Problem to work on – Give only the number of lines in these records that contain the word "Completeness".

Task data –
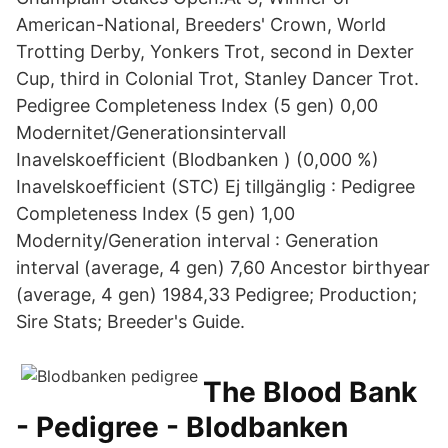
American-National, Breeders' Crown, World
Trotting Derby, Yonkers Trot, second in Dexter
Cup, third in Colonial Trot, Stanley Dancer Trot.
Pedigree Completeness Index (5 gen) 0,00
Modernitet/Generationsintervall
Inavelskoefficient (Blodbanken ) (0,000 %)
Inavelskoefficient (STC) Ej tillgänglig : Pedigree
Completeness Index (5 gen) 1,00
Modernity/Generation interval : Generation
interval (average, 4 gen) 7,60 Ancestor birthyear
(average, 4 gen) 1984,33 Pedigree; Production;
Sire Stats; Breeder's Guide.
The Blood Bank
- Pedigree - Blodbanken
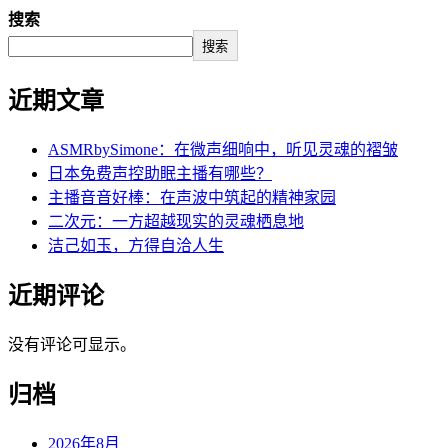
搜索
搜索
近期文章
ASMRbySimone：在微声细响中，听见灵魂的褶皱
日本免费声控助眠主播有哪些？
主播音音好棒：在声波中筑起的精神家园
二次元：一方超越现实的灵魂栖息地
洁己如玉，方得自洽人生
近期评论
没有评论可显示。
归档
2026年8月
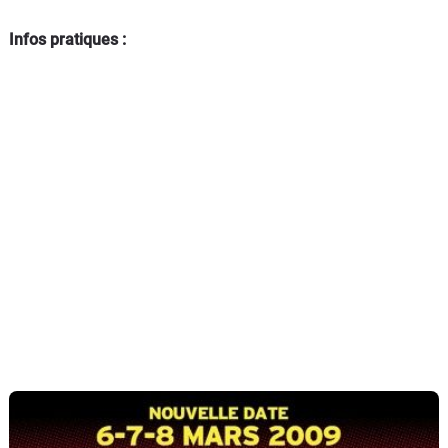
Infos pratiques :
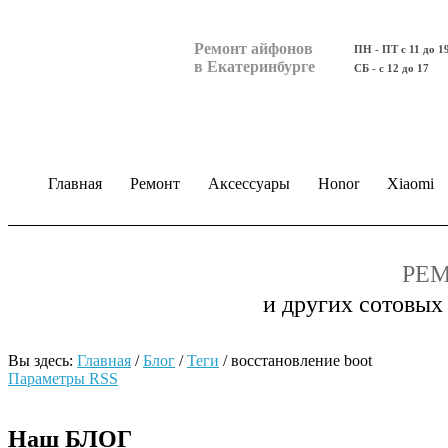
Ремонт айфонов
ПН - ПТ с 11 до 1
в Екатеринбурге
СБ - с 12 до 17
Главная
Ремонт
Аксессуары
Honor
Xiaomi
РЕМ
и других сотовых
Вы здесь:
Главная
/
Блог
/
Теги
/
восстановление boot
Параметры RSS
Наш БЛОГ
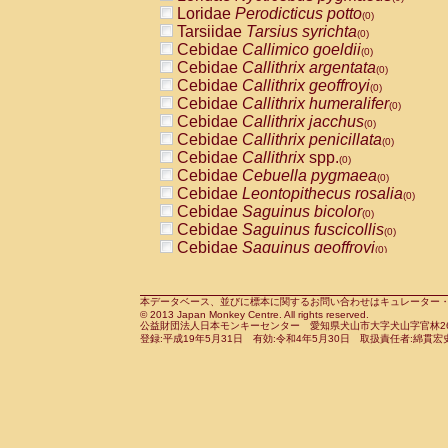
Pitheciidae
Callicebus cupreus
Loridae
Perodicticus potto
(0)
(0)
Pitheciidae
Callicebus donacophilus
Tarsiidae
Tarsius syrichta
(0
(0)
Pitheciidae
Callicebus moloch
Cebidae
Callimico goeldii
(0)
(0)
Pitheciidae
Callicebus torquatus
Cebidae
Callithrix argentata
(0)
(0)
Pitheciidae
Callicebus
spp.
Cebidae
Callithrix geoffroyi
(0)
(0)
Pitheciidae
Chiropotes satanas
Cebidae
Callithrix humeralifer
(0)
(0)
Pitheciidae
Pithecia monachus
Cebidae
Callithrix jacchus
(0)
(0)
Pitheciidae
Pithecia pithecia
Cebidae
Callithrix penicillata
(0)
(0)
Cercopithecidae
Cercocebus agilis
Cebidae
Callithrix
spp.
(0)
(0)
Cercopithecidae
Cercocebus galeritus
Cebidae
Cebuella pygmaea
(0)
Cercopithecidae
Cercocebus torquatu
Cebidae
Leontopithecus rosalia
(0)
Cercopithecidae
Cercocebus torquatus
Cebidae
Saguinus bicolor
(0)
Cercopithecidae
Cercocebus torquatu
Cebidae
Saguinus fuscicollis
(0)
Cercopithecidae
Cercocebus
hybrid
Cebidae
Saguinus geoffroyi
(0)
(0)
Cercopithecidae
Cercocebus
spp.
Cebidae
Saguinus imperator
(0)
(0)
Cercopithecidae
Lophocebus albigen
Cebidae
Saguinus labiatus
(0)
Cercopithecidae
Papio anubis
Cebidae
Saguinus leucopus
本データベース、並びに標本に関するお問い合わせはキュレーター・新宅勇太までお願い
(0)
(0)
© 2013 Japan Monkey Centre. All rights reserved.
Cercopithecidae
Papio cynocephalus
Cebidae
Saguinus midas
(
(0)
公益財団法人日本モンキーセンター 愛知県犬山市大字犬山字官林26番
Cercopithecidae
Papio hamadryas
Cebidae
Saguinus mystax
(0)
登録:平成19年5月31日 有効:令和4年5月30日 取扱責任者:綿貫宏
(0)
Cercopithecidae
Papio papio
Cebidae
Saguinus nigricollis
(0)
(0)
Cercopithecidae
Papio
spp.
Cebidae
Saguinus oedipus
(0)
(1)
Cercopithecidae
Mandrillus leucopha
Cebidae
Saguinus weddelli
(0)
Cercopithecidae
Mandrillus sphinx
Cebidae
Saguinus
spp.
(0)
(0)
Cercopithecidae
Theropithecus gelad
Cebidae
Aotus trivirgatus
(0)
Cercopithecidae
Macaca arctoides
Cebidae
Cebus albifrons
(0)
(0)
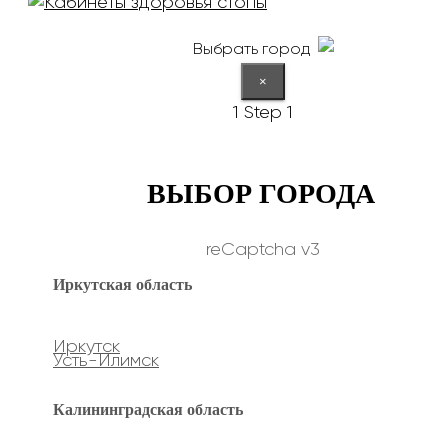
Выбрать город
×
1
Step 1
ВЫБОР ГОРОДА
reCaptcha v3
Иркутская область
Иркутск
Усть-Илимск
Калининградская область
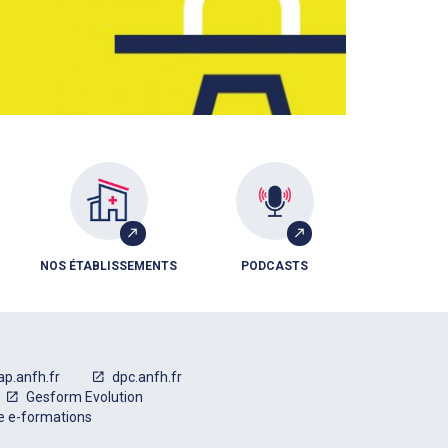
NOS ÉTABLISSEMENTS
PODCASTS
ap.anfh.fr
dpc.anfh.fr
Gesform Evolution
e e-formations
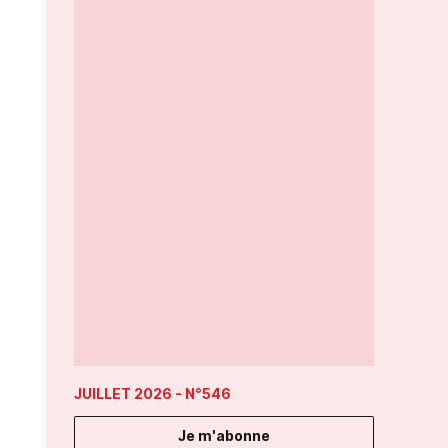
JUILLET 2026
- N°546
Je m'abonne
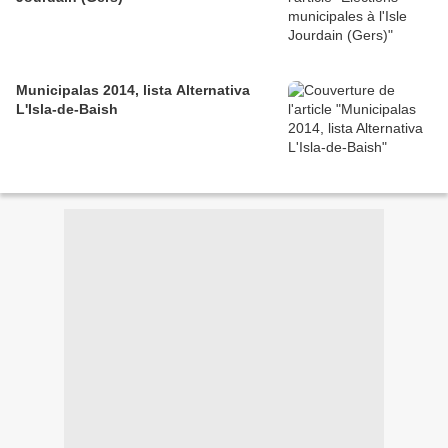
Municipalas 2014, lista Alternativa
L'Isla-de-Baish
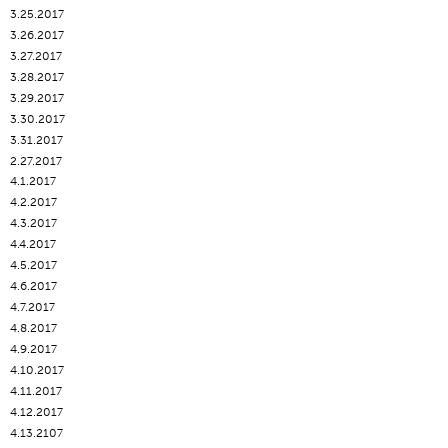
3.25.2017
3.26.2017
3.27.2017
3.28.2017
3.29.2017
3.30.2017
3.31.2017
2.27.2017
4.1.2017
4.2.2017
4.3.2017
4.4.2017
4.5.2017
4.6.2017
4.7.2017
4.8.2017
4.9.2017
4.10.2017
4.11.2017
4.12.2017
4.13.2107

==

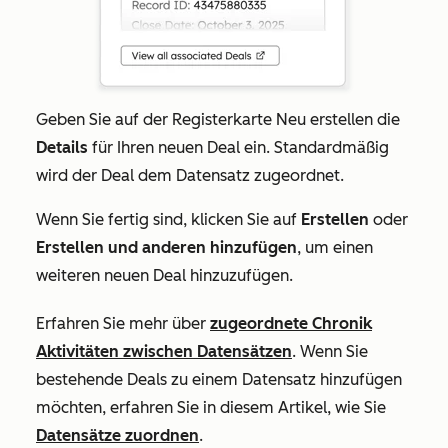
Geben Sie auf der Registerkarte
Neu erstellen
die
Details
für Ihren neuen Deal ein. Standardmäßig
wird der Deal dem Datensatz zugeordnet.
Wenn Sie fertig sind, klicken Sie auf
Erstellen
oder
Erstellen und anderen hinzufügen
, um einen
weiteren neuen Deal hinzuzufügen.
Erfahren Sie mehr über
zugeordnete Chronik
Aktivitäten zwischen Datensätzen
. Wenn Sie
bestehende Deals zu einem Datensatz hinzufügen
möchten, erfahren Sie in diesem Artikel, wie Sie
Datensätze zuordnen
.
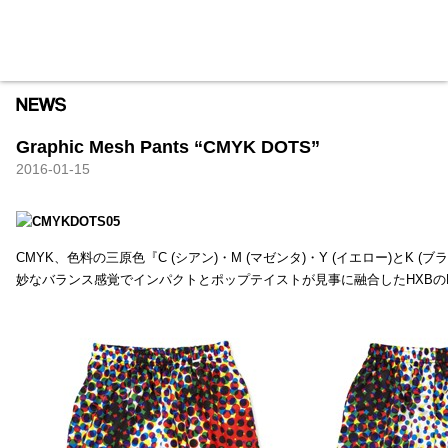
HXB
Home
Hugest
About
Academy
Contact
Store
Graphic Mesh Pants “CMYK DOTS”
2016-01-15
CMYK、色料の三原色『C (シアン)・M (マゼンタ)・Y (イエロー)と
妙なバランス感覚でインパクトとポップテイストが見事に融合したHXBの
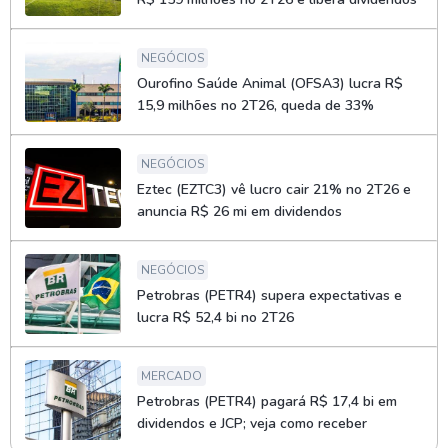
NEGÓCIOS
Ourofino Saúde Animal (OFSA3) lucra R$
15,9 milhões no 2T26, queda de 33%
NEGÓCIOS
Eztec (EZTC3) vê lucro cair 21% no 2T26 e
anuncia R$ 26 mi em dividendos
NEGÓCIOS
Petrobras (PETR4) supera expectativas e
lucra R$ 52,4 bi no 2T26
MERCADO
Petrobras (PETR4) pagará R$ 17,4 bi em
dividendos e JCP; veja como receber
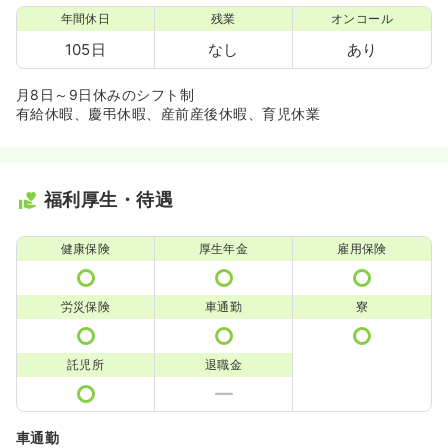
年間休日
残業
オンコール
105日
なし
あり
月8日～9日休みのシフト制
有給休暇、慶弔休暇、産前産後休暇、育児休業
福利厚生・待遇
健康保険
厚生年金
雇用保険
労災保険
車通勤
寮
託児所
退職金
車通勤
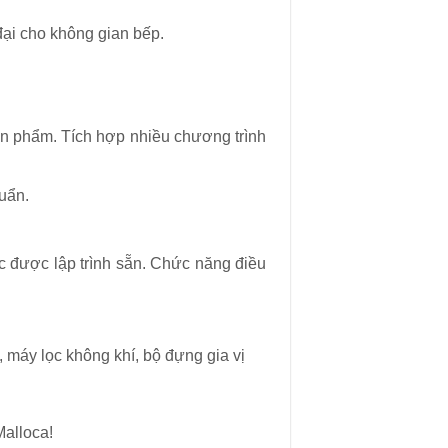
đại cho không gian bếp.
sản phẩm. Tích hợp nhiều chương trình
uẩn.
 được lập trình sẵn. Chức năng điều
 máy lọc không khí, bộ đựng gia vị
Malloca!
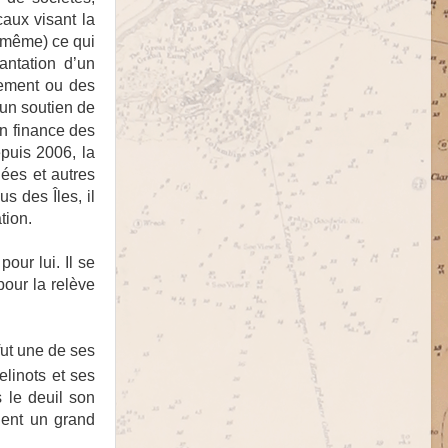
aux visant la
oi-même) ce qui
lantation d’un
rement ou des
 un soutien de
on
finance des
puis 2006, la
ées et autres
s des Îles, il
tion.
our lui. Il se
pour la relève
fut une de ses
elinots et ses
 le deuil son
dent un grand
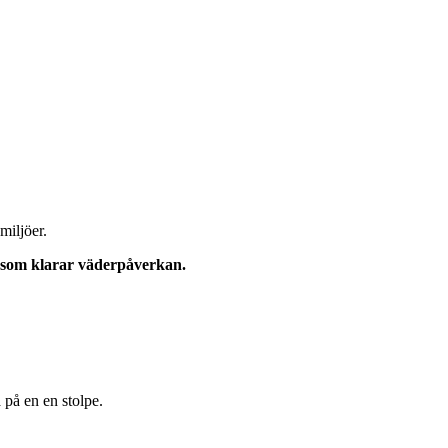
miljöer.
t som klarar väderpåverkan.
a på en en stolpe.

Response for this exercise – 2